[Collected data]
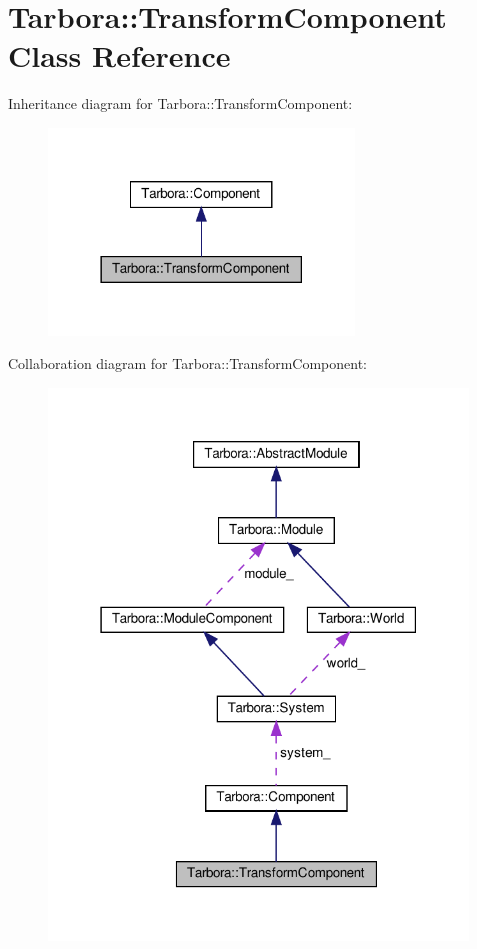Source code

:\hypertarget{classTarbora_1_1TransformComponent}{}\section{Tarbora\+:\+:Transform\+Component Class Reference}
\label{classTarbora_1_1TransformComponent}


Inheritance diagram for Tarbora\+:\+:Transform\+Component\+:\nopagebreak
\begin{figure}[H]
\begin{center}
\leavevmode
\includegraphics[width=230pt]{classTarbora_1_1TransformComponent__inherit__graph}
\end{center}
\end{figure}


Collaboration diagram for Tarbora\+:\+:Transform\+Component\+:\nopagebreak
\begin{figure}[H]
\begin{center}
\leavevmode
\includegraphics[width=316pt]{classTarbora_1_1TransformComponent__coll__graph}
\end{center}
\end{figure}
--
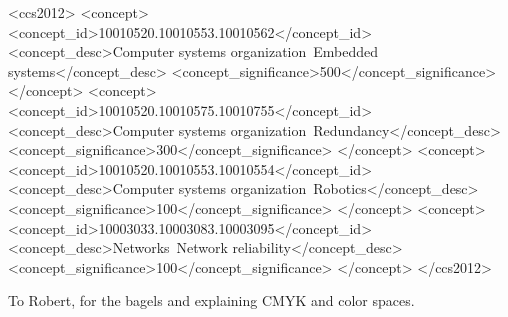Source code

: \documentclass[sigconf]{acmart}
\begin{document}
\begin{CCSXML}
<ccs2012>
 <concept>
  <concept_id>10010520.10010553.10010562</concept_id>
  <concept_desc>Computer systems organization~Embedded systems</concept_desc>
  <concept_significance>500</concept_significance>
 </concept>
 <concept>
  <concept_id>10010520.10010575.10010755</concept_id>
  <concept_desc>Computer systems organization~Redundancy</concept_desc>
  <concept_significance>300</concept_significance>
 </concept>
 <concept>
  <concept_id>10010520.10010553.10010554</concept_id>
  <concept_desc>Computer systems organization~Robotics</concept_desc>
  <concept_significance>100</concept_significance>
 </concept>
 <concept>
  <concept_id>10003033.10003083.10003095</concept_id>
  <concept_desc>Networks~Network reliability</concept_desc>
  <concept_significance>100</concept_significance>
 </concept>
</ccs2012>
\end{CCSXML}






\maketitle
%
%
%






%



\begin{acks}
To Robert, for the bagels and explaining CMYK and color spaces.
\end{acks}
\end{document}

Exercise brief:
Using the records given above, list every line that includes the word "nopagebreak".

Exercise solution:
Inheritance diagram for Tarbora\+:\+:Transform\+Component\+:\nopagebreak
Collaboration diagram for Tarbora\+:\+:Transform\+Component\+:\nopagebreak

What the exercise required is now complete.